(Collected data)
____________
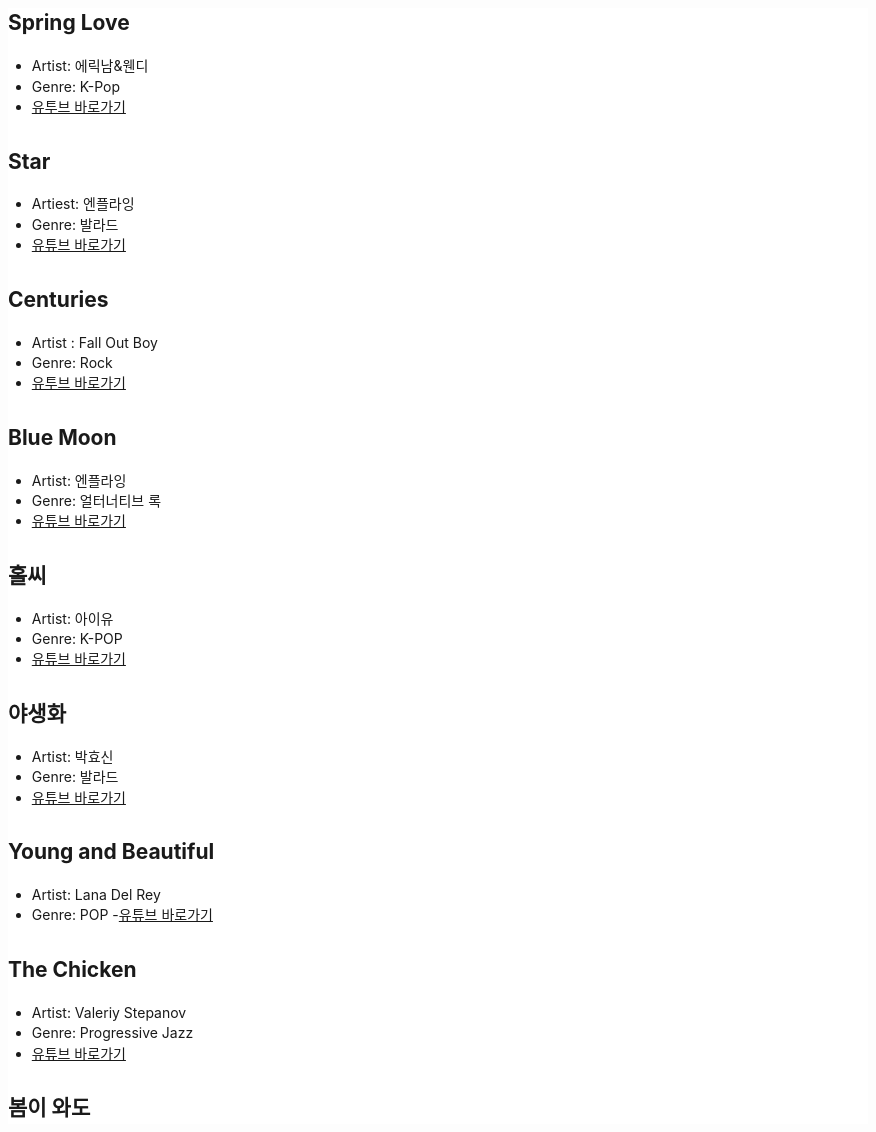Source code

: ## Spring Love

- Artist: 에릭남&웬디
- Genre: K-Pop
- [유투브 바로가기](https://youtube.com/watch?v=erErBFKPbMY&si=8iyNleohwtnCDllB)

## Star

- Artiest: 엔플라잉
- Genre: 발라드
- [유튜브 바로가기](https://youtu.be/9dokaoupejA?si=rp-EYUSNlY-eZ9d4)

## Centuries

- Artist : Fall Out Boy
- Genre: Rock
- [유투브 바로가기](https://www.youtube.com/watch?v=LBr7kECsjcQ)

## Blue Moon

- Artist: 엔플라잉
- Genre: 얼터너티브 록
- [유튜브 바로가기](https://www.youtube.com/watch?v=U91VXYDhFgg)

## 홀씨

- Artist: 아이유
- Genre: K-POP
- [유튜브 바로가기](https://www.youtube.com/watch?v=mFbILexYSQg)

## 야생화

- Artist: 박효신
- Genre: 발라드
- [유튜브 바로가기](https://www.youtube.com/watch?v=OxgiiyLp5pk)

## Young and Beautiful

- Artist: Lana Del Rey
- Genre: POP -[유튜브 바로가기](https://www.youtube.com/watch?v=Te11UaHOHMQ)

## The Chicken

- Artist: Valeriy Stepanov
- Genre: Progressive Jazz
- [유튜브 바로가기](https://www.youtube.com/watch?v=CGf62-MG014)

## 봄이 와도
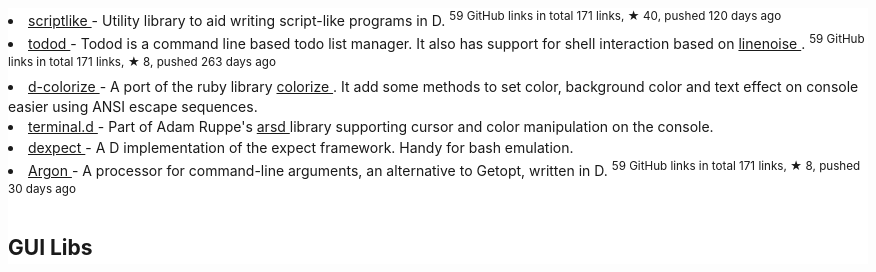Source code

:   </sup>
 </li>
 <li>
  <a href="https://github.com/Abscissa/scriptlike">
   scriptlike
  </a>
  - Utility library to aid writing script-like programs in D.
  <sup>
   59 GitHub links in total 171 links, &#9733 40, pushed 120 days ago
  </sup>
 </li>
 <li>
  <a href="https://github.com/BlackEdder/todod">
   todod
  </a>
  - Todod is a command line based todo list manager. It also has support for shell interaction based on
  <a href="https://github.com/antirez/linenoise">
   linenoise
  </a>
  .
  <sup>
   59 GitHub links in total 171 links, &#9733 8, pushed 263 days ago
  </sup>
 </li>
 <li>
  <a href="http://code.dlang.org/packages/colorize">
   d-colorize
  </a>
  - A port of the ruby library
  <a href="https://github.com/fazibear/colorize">
   colorize
  </a>
  . It add some methods to set color, background color and text effect on console easier using ANSI escape sequences.
 </li>
 <li>
  <a href="https://github.com/adamdruppe/arsd/blob/master/terminal.d">
   terminal.d
  </a>
  - Part of Adam Ruppe's
  <a href="https://github.com/adamdruppe/arsd">
   arsd
  </a>
  library supporting cursor and color manipulation on the console.
 </li>
 <li>
  <a href="https://github.com/grogancolin/dexpect/">
   dexpect
  </a>
  -  A D implementation of the expect framework. Handy for bash emulation.
 </li>
 <li>
  <a href="https://github.com/markuslaker/Argon">
   Argon
  </a>
  -  A processor for command-line arguments, an alternative to Getopt, written in D.
  <sup>
   59 GitHub links in total 171 links, &#9733 8, pushed 30 days ago
  </sup>
 </li>
</ul>
<h2>
 GUI Libs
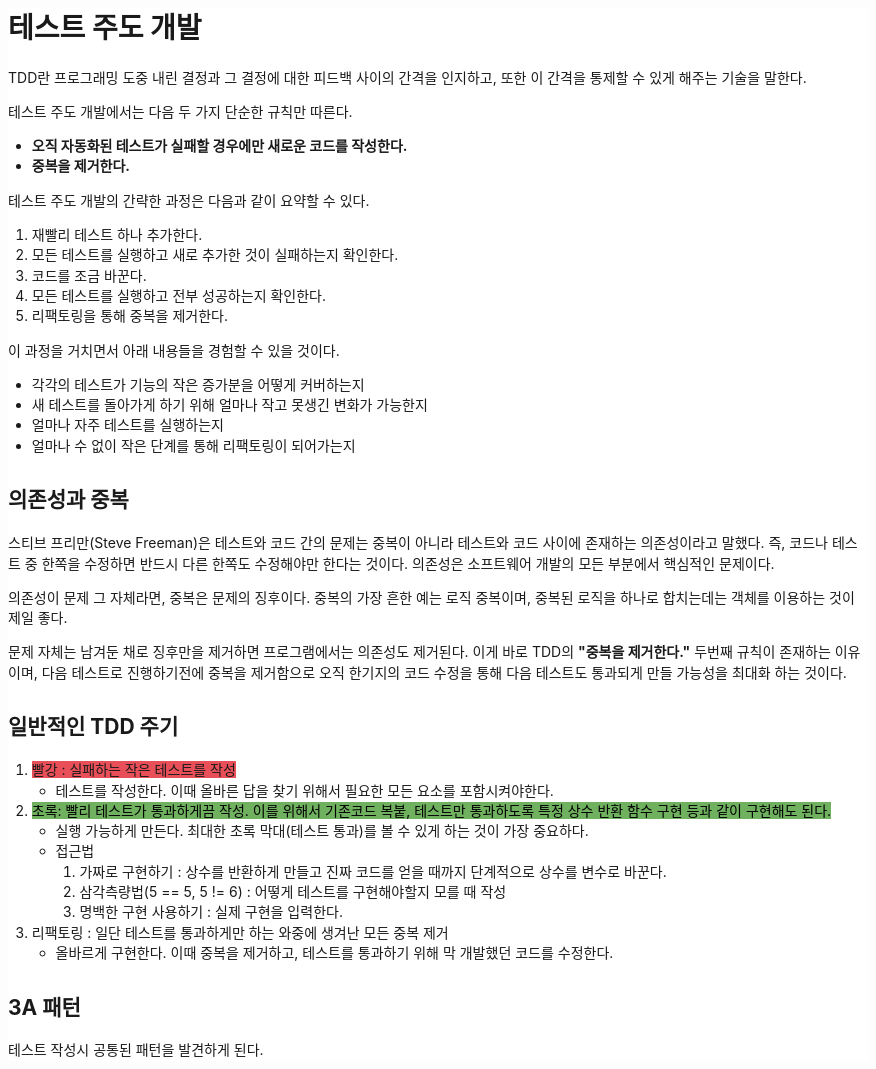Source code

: # 테스트 주도 개발

TDD란 프로그래밍 도중 내린 결정과 그 결정에 대한 피드백 사이의 간격을 인지하고, 또한 이 간격을 통제할 수 있게 해주는 기술을 말한다.

테스트 주도 개발에서는 다음 두 가지 단순한 규칙만 따른다.

- **오직 자동화된 테스트가 실패할 경우에만 새로운 코드를 작성한다.**
- **중복을 제거한다.**

테스트 주도 개발의 간략한 과정은 다음과 같이 요약할 수 있다.

1. 재빨리 테스트 하나 추가한다.
2. 모든 테스트를 실행하고 새로 추가한 것이 실패하는지 확인한다.
3. 코드를 조금 바꾼다.
4. 모든 테스트를 실행하고 전부 성공하는지 확인한다.
5. 리팩토링을 통해 중복을 제거한다.

이 과정을 거치면서 아래 내용들을 경험할 수 있을 것이다.

- 각각의 테스트가 기능의 작은 증가분을 어떻게 커버하는지
- 새 테스트를 돌아가게 하기 위해 얼마나 작고 못생긴 변화가 가능한지
- 얼마나 자주 테스트를 실행하는지
- 얼마나 수 없이 작은 단계를 통해 리팩토링이 되어가는지

## 의존성과 중복

스티브 프리만(Steve Freeman)은 테스트와 코드 간의 문제는 중복이 아니라 테스트와 코드 사이에 존재하는 의존성이라고 말했다.
즉, 코드나 테스트 중 한쪽을 수정하면 반드시 다른 한쪽도 수정해야만 한다는 것이다.
의존성은 소프트웨어 개발의 모든 부분에서 핵심적인 문제이다.

의존성이 문제 그 자체라면, 중복은 문제의 징후이다.
중복의 가장 흔한 예는 로직 중복이며, 중복된 로직을 하나로 합치는데는 객체를 이용하는 것이 제일 좋다.

문제 자체는 남겨둔 채로 징후만을 제거하면 프로그램에서는 의존성도 제거된다. 이게 바로 TDD의 **"중복을 제거한다."** 두번째 규칙이 존재하는 이유이며, 다음 테스트로 진행하기전에 중복을 제거함으로 오직 한기지의 코드 수정을 통해 다음 테스트도 통과되게 만들 가능성을 최대화 하는 것이다.

## 일반적인 TDD 주기

1. <span style="background-color:#e94f58">빨강 : 실패하는 작은 테스트를 작성</span>
   - 테스트를 작성한다. 이때 올바른 답을 찾기 위해서 필요한 모든 요소를 포함시켜야한다.
2. <span style="background-color:#6FB15E; color:black">초록: 빨리 테스트가 통과하게끔 작성. 이를 위해서 기존코드 복붙, 테스트만 통과하도록 특정 상수 반환 함수 구현 등과 같이 구현해도 된다.</span>
   - 실행 가능하게 만든다. 최대한 초록 막대(테스트 통과)를 볼 수 있게 하는 것이 가장 중요하다.
   - 접근법
     1. 가짜로 구현하기 : 상수를 반환하게 만들고 진짜 코드를 얻을 때까지 단계적으로 상수를 변수로 바꾼다.
     2. 삼각측량법(5 == 5, 5 != 6) : 어떻게 테스트를 구현해야할지 모를 때 작성
     3. 명백한 구현 사용하기 : 실제 구현을 입력한다.
3. 리팩토링 : 일단 테스트를 통과하게만 하는 와중에 생겨난 모든 중복 제거
   - 올바르게 구현한다. 이때 중복을 제거하고, 테스트를 통과하기 위해 막 개발했던 코드를 수정한다.

## 3A 패턴

테스트 작성시 공통된 패턴을 발견하게 된다.
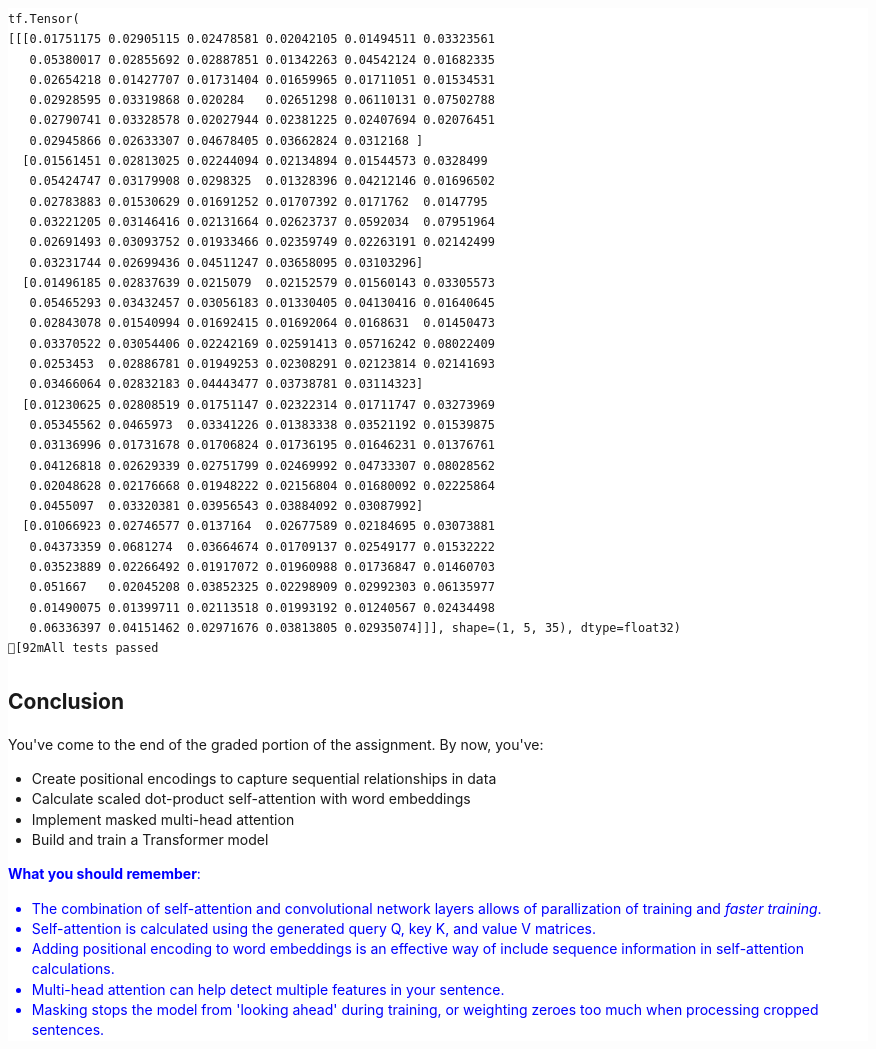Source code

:     tf.Tensor(
    [[[0.01751175 0.02905115 0.02478581 0.02042105 0.01494511 0.03323561
       0.05380017 0.02855692 0.02887851 0.01342263 0.04542124 0.01682335
       0.02654218 0.01427707 0.01731404 0.01659965 0.01711051 0.01534531
       0.02928595 0.03319868 0.020284   0.02651298 0.06110131 0.07502788
       0.02790741 0.03328578 0.02027944 0.02381225 0.02407694 0.02076451
       0.02945866 0.02633307 0.04678405 0.03662824 0.0312168 ]
      [0.01561451 0.02813025 0.02244094 0.02134894 0.01544573 0.0328499
       0.05424747 0.03179908 0.0298325  0.01328396 0.04212146 0.01696502
       0.02783883 0.01530629 0.01691252 0.01707392 0.0171762  0.0147795
       0.03221205 0.03146416 0.02131664 0.02623737 0.0592034  0.07951964
       0.02691493 0.03093752 0.01933466 0.02359749 0.02263191 0.02142499
       0.03231744 0.02699436 0.04511247 0.03658095 0.03103296]
      [0.01496185 0.02837639 0.0215079  0.02152579 0.01560143 0.03305573
       0.05465293 0.03432457 0.03056183 0.01330405 0.04130416 0.01640645
       0.02843078 0.01540994 0.01692415 0.01692064 0.0168631  0.01450473
       0.03370522 0.03054406 0.02242169 0.02591413 0.05716242 0.08022409
       0.0253453  0.02886781 0.01949253 0.02308291 0.02123814 0.02141693
       0.03466064 0.02832183 0.04443477 0.03738781 0.03114323]
      [0.01230625 0.02808519 0.01751147 0.02322314 0.01711747 0.03273969
       0.05345562 0.0465973  0.03341226 0.01383338 0.03521192 0.01539875
       0.03136996 0.01731678 0.01706824 0.01736195 0.01646231 0.01376761
       0.04126818 0.02629339 0.02751799 0.02469992 0.04733307 0.08028562
       0.02048628 0.02176668 0.01948222 0.02156804 0.01680092 0.02225864
       0.0455097  0.03320381 0.03956543 0.03884092 0.03087992]
      [0.01066923 0.02746577 0.0137164  0.02677589 0.02184695 0.03073881
       0.04373359 0.0681274  0.03664674 0.01709137 0.02549177 0.01532222
       0.03523889 0.02266492 0.01917072 0.01960988 0.01736847 0.01460703
       0.051667   0.02045208 0.03852325 0.02298909 0.02992303 0.06135977
       0.01490075 0.01399711 0.02113518 0.01993192 0.01240567 0.02434498
       0.06336397 0.04151462 0.02971676 0.03813805 0.02935074]]], shape=(1, 5, 35), dtype=float32)
    [92mAll tests passed


## Conclusion

You've come to the end of the graded portion of the assignment. By now, you've: 

* Create positional encodings to capture sequential relationships in data
* Calculate scaled dot-product self-attention with word embeddings
* Implement masked multi-head attention
* Build and train a Transformer model

<font color='blue'>
    <b>What you should remember</b>:

- The combination of self-attention and convolutional network layers allows of parallization of training and *faster training*.
- Self-attention is calculated using the generated query Q, key K, and value V matrices.
- Adding positional encoding to word embeddings is an effective way of include sequence information in self-attention calculations. 
- Multi-head attention can help detect multiple features in your sentence.
- Masking stops the model from 'looking ahead' during training, or weighting zeroes too much when processing cropped sentences.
____________
▸ **Aim of the task**:
Starting at the line above that contains "a Transformer model", repeat each line exactly up to and including the line that contains "- Self-attention is", and stop there.

▸ **Expected answer**:
* Build and train a Transformer model

<font color='blue'>
    <b>What you should remember</b>:

- The combination of self-attention and convolutional network layers allows of parallization of training and *faster training*.
- Self-attention is calculated using the generated query Q, key K, and value V matrices.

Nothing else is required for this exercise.